There are valid issues to be worried about when comes to dealing with a high influx of people into a region, such as money, capacity and infrastructure, but oddly yet not surprisingly those aren’t the main reasons singled out by enraged European citizens who don’t want to welcome asylum seekers to their country. Not even by many European politicians who refuse to abide by international law. Sometimes, I feel stupid for being shocked by the cruel, inhumane and negative response that many in Europe have shown (are showing) during this ‘crisis’, from governments to citizens. Most of the reasons people and states have not reacted properly and humanitarianly to this ‘crisis’ are rooted in racism, Islamophobia and xenophobia. Orientalism, fascism and exacerbated nationalism. Still, humanitarian law and human rights apply to everyone regardless of nationality, ethnicity, religion or race. You can’t cherry pick.
Because of all this, I have been a staunch defender of the rights of refugees and migrants in Europe through this period of ‘crisis’ in the continent. At some point, after months fighting with trolls in Twitter, signing petitions, and supporting protests, I decided that I could no longer stand still and do nothing productive. I decided that I had skills that could be put into use. I decided that I was acquiring knowledge (in university) that I should use for real life and not just for my assessments. I decided that I would not stand by, be neutral, wait for the British government to do something and hand out all my energy to xenophobes online.
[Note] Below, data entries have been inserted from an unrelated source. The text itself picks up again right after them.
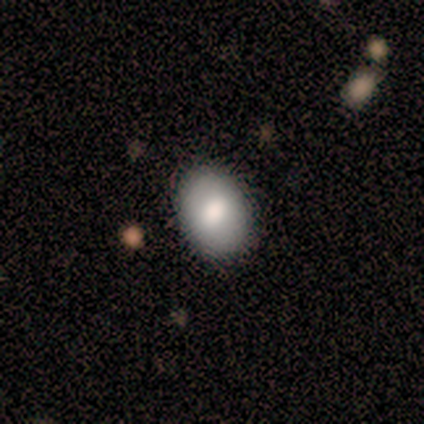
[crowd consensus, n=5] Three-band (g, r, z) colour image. It shows a smooth galaxy with no disk features (80%) that is round (50%, tied with in between). Merging: none (80%).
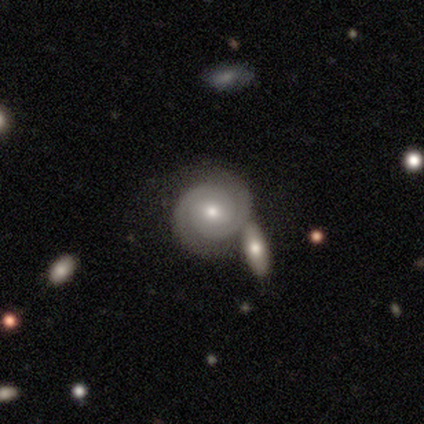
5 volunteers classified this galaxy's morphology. featured or disk 100%, smooth 0%, star or artifact 0%. Down the decision tree: edge-on disk — no (100%); bar — weak (80%); spiral arms — yes (100%); spiral arm count — 2 (100%); spiral winding — tight (80%); bulge size — moderate (60%); merging — major disturbance (40%).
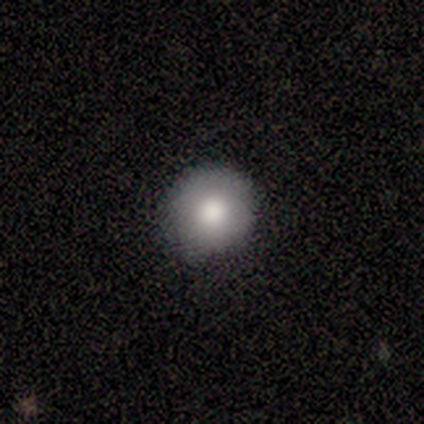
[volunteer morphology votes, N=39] smooth-or-featured: smooth: 79% | featured or disk: 15% | star or artifact: 5%
  how-rounded: round: 90% | in between: 10% | cigar-shaped: 0%
  merging: none: 84% | minor disturbance: 16% | major disturbance: 0% | merger: 0%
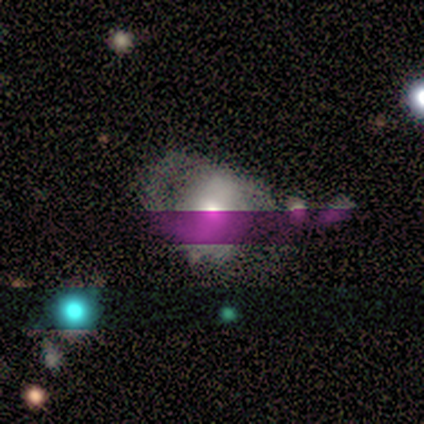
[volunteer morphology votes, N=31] smooth_or_featured: featured or disk (p=0.45) [alt: smooth p=0.29]
disk_edge_on: no (p=0.93) [alt: yes p=0.07]
bar: no (p=0.69) [alt: strong p=0.23]
has_spiral_arms: yes (p=0.54) [alt: no p=0.46]
spiral_winding: medium (p=0.57) [alt: tight p=0.43]
spiral_arm_count: 2 (p=0.57) [alt: can't tell p=0.43]
bulge_size: large (p=0.38) [alt: moderate p=0.31]
merging: none (p=0.35) [alt: minor disturbance p=0.26]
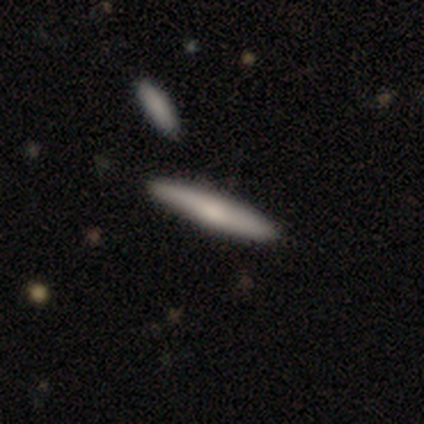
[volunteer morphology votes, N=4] type=smooth (100%); roundness=cigar-shaped (75%); merging=none (75%).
I decided it was time to volunteer to help with the humanitarian response and actively join those who cared about the situation. And while I know that humanitarian aid doesn’t tackle the root of any problem (a ‘sticking plaster’ they call it), the welfare and dignity of people is important, and that’s something humanitarian aid can help a lot with (if done correctly).
I had volunteered many times before in a wide range of settings, but never abroad or in that context. Before leaving, together with other members of the group with whom I travelled, I attended a training about humanitarian law & human rights, refugee movement history and working in a refugee camp. It made me feel more prepared. At the same time, I had been following the situation in Calais and Dunkirk, where I chose to volunteer, for months (through checking social media updates from NGOs on the ground), so I had an idea of what I was getting into.
I knew the experience could be emotionally distressing (for me and for asylum seekers). I knew I had to be careful and aware of my privilege. I knew I wasn’t going there to be a saviour and impose my help on anyone. I knew I didn’t decide to volunteer to feel better about myself. I knew I was travelling to support as I could with the skills I had. I knew important changes were occurring in both camps and anything could happen. Yet sometimes, knowing isn’t enough, just as good intentions aren’t enough. Nevertheless, I still went and volunteered because NGOs and grassroots organisations needed help with the humanitarian response. And fortunately, I don’t regret doing so.